The biggest advantage of a custom corporate typeface is its uniqueness. No other company will ever be able to utilise this typeface. That way, the typeface allows for the company to stand out visually. A big plus for creating visual recognition. Moreover, its uniqueness eliminates the risk that the typeface will wear out or that people will become fed up with it.1 Also, no negative associations could come to mind to interfere with your branding.
Licensing costs and rights of use.
Buying and using retail fonts always requires the purchase of licenses, which of course costs money. With a corporate typeface, on the other hand, all these license issues and costs are eliminated. The company owns all its rights, which means that the company can use the typeface where it is needed at no additional cost.
Language and character range
The company can independently set the range of letters and symbols that should be included in the typeface and which should not. Unnecessary characters are therefore omitted by the type designer, which comes with the advantage of reducing the file size of the web font. Equally, if the company operates globally, every alphabet can be covered: the font could be equipped with Cyrillic, Greek, Arabic, Asian and Latin characters, all of which have been designed in the same style.
Additionally, the technical requirements can be adapted perfectly to the company. Tabular numbers as default? Or do you prefer the old-style figures? The conversion of the company name into the logo as a ligature? The possibilities are almost unlimited.
How do these advantages sound to you?

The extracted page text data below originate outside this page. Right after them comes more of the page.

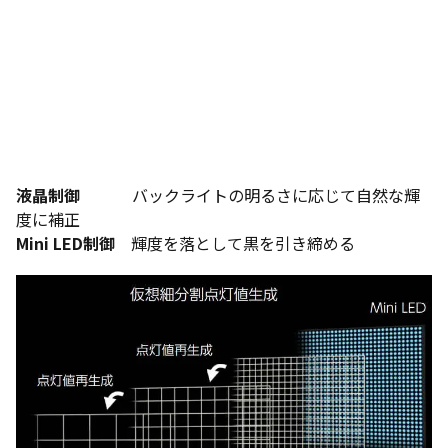
液晶制御
バックライトの明るさに応じて自然な輝
度に補正
Mini LED制御
輝度を落として黒を引き締める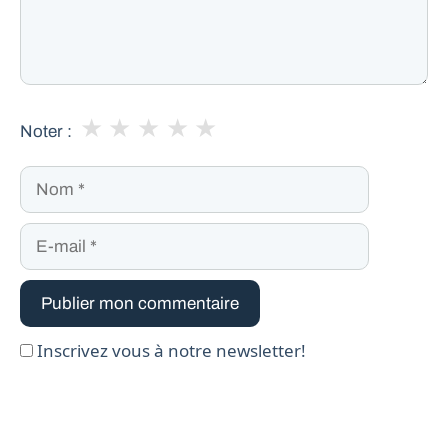
★
★
★
★
★
Noter :
Nom
E-
mail
Inscrivez vous à notre newsletter!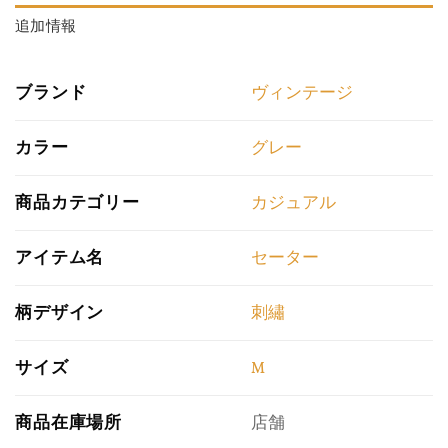
追加情報
ブランド
ヴィンテージ
カラー
グレー
商品カテゴリー
カジュアル
アイテム名
セーター
柄デザイン
刺繡
サイズ
M
商品在庫場所
店舗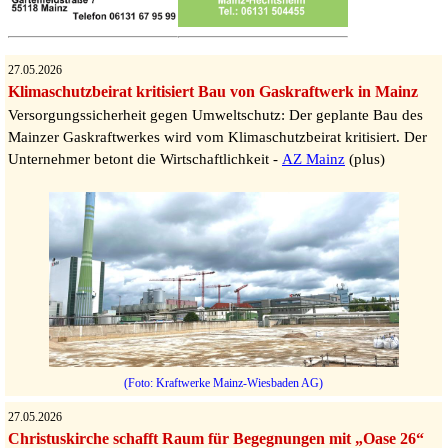
27.05.2026
Klimaschutzbeirat kritisiert Bau von Gaskraftwerk in Mainz
Versorgungssicherheit gegen Umweltschutz: Der geplante Bau des
Mainzer Gaskraftwerkes wird vom Klimaschutzbeirat kritisiert. Der
Unternehmer betont die Wirtschaftlichkeit -
AZ Mainz
(plus)
(Foto: Kraftwerke Mainz-Wiesbaden AG)
27.05.2026
Christuskirche schafft Raum für Begegnungen mit „Oase 26“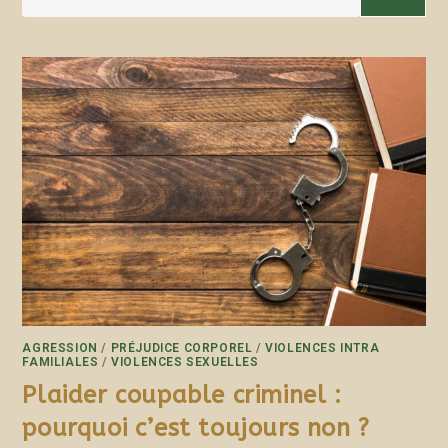
AGRESSION
/
PRÉJUDICE CORPOREL
/
VIOLENCES INTRA
FAMILIALES
/
VIOLENCES SEXUELLES
Plaider coupable criminel :
pourquoi c’est toujours non ?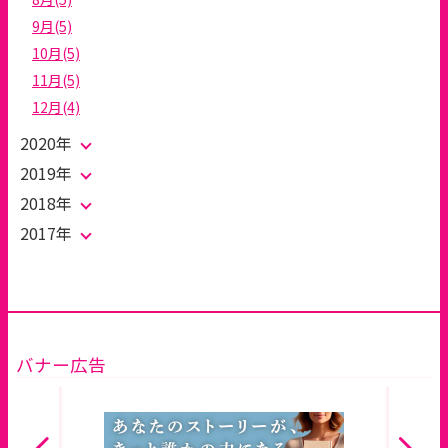
9月(5)
10月(5)
11月(5)
12月(4)
2020年
2019年
2018年
2017年
バナー広告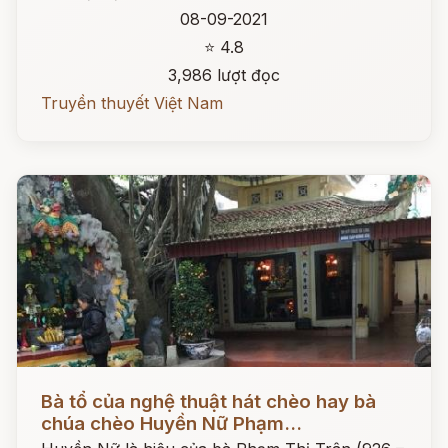
08-09-2021
⭐ 4.8
3,986 lượt đọc
Truyền thuyết Việt Nam
Đọc ngay
Bà tổ của nghệ thuật hát chèo hay bà
chúa chèo Huyền Nữ Phạm...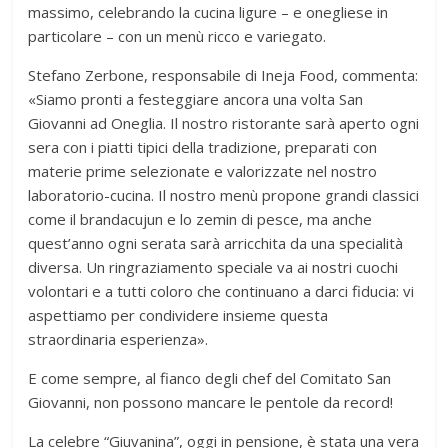
massimo, celebrando la cucina ligure – e onegliese in
particolare – con un menù ricco e variegato.
Stefano Zerbone, responsabile di Ineja Food, commenta:
«Siamo pronti a festeggiare ancora una volta San
Giovanni ad Oneglia. Il nostro ristorante sarà aperto ogni
sera con i piatti tipici della tradizione, preparati con
materie prime selezionate e valorizzate nel nostro
laboratorio-cucina. Il nostro menù propone grandi classici
come il brandacujun e lo zemin di pesce, ma anche
quest’anno ogni serata sarà arricchita da una specialità
diversa. Un ringraziamento speciale va ai nostri cuochi
volontari e a tutti coloro che continuano a darci fiducia: vi
aspettiamo per condividere insieme questa
straordinaria esperienza».
E come sempre, al fianco degli chef del Comitato San
Giovanni, non possono mancare le pentole da record!
La celebre “Giuvanina”, oggi in pensione, è stata una vera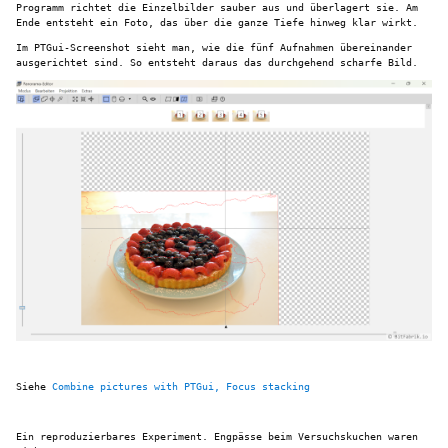
Programm richtet die Einzelbilder sauber aus und überlagert sie. Am
Ende entsteht ein Foto, das über die ganze Tiefe hinweg klar wirkt.
Im PTGui-Screenshot sieht man, wie die fünf Aufnahmen übereinander
ausgerichtet sind. So entsteht daraus das durchgehend scharfe Bild.
Siehe
Combine pictures with PTGui, Focus stacking
Ein reproduzierbares Experiment. Engpässe beim Versuchskuchen waren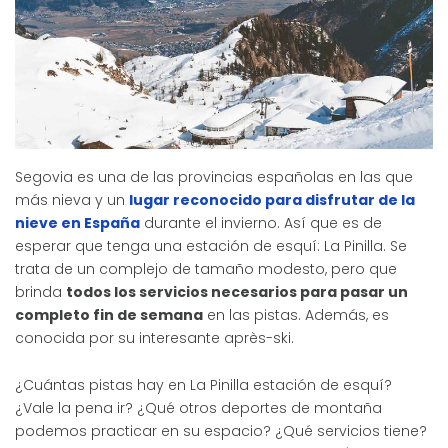
Segovia es una de las provincias españolas en las que
más nieva y un
lugar reconocido para disfrutar de la
nieve en España
durante el invierno. Así que es de
esperar que tenga una estación de esquí: La Pinilla. Se
trata de un complejo de tamaño modesto, pero que
brinda
todos los servicios necesarios para pasar un
completo fin de semana
en las pistas. Además, es
conocida por su interesante après-ski.
¿Cuántas pistas hay en La Pinilla estación de esquí?
¿Vale la pena ir? ¿Qué otros deportes de montaña
podemos practicar en su espacio? ¿Qué servicios tiene?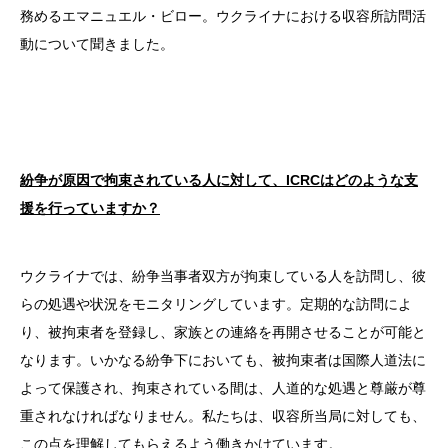
務めるエマニュエル・ビロー。ウクライナにおける収容所訪問活
動について聞きました。
紛争が原因で拘束されている人に対して、ICRC
はどのような支
援を行っていますか？
ウクライナでは、紛争当事者双方が拘束している人を訪問し、彼
らの処遇や状況をモニタリングしています。定期的な訪問によ
り、被拘束者を登録し、家族との連絡を再開させることが可能と
なります。いかなる紛争下においても、被拘束者は国際人道法に
よって保護され、拘束されている間は、人道的な処遇と尊厳が尊
重されなければなりません。私たちは、収容所当局に対しても、
この点を理解してもらえるよう働きかけています。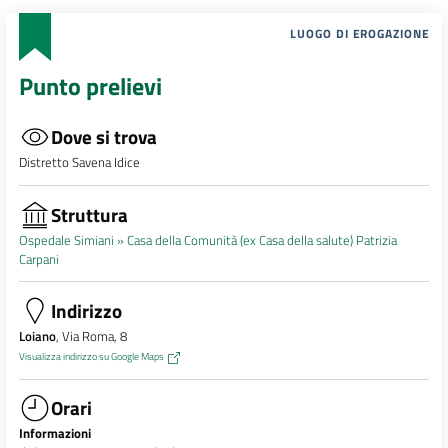
LUOGO DI EROGAZIONE
Punto prelievi
Dove si trova
Distretto Savena Idice
Struttura
Ospedale Simiani »
Casa della Comunità (ex Casa della salute) Patrizia
Carpani
Indirizzo
Loiano
, Via Roma, 8
Visualizza indirizzo su Google Maps
Orari
Informazioni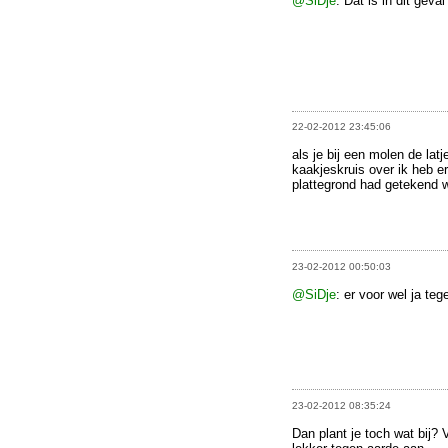
@SiDje
: Dat is in dit geva
22-02-2012 23:45:06
als je bij een molen de latj
kaakjeskruis over ik heb e
plattegrond had getekend w
23-02-2012 00:50:03
@SiDje
: er voor wel ja teg
23-02-2012 08:35:24
Dan plant je toch wat bij? 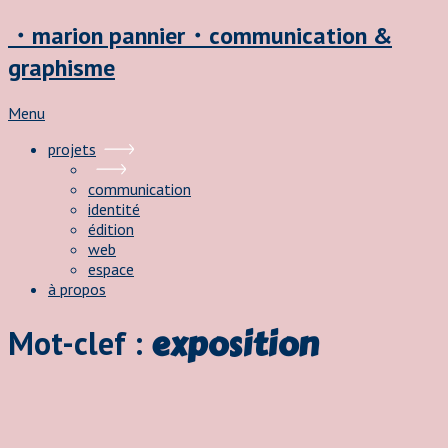
・marion pannier・communication &
graphisme
Menu
projets
communication
identité
édition
web
espace
à propos
exposition
Mot-clef :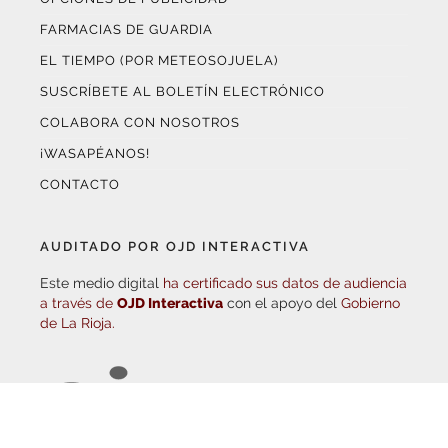
EL TIEMPO (POR METEOSOJUELA)
SUSCRÍBETE AL BOLETÍN ELECTRÓNICO
COLABORA CON NOSOTROS
¡WASAPÉANOS!
CONTACTO
AUDITADO POR OJD INTERACTIVA
Este medio digital
ha certificado sus datos de audiencia
a través de
OJD Interactiva
con el apoyo del
Gobierno
de La Rioja.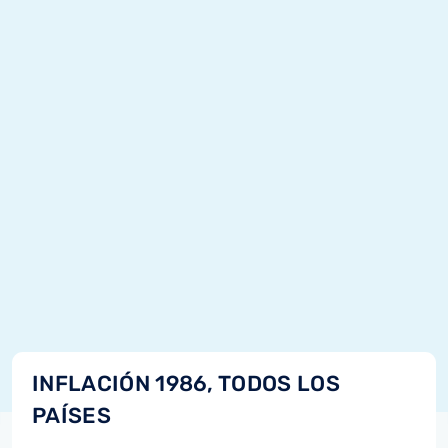
INFLACIÓN 1986, TODOS LOS
PAÍSES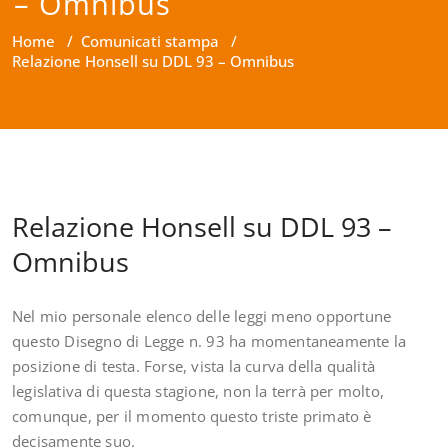
– Omnibus
Home
/
Comunicati stampa
/
Relazione Honsell su DDL 93 – Omnibus
Relazione Honsell su DDL 93 –
Omnibus
Nel mio personale elenco delle leggi meno opportune
questo Disegno di Legge n. 93 ha momentaneamente la
posizione di testa. Forse, vista la curva della qualità
legislativa di questa stagione, non la terrà per molto,
comunque, per il momento questo triste primato è
decisamente suo.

As you might assume, I am greatly enthusiastic about all the possibilities that corporate typefaces pose to a company. But to be fair, I want to outline reasons as to why companies might decide against buying a corporate typeface.
Reasons against a Corporate Typeface
The two negative aspects of Corporate Typefaces may be the factors time and money. A corporate typeface is time-consuming in research, in design and in production. This does not make a corporate typeface cheap, but depending on the size of the company it can pay off after only a few years.
Theoretically, it is even possible that commissioned third parties like design agencies have to pay license fees for the use of the corporate typeface. This would enable the company to recover the costs for the corporate typeface over the years. However, I personally don't find this option beneficial; the third parties will find a way to regain the costs another way.
Maybe this list will come in handy for you if you want to convince one of your clients in the future. Good luck and if they agree on buying a custom corporate typeface, you may think of me and this article.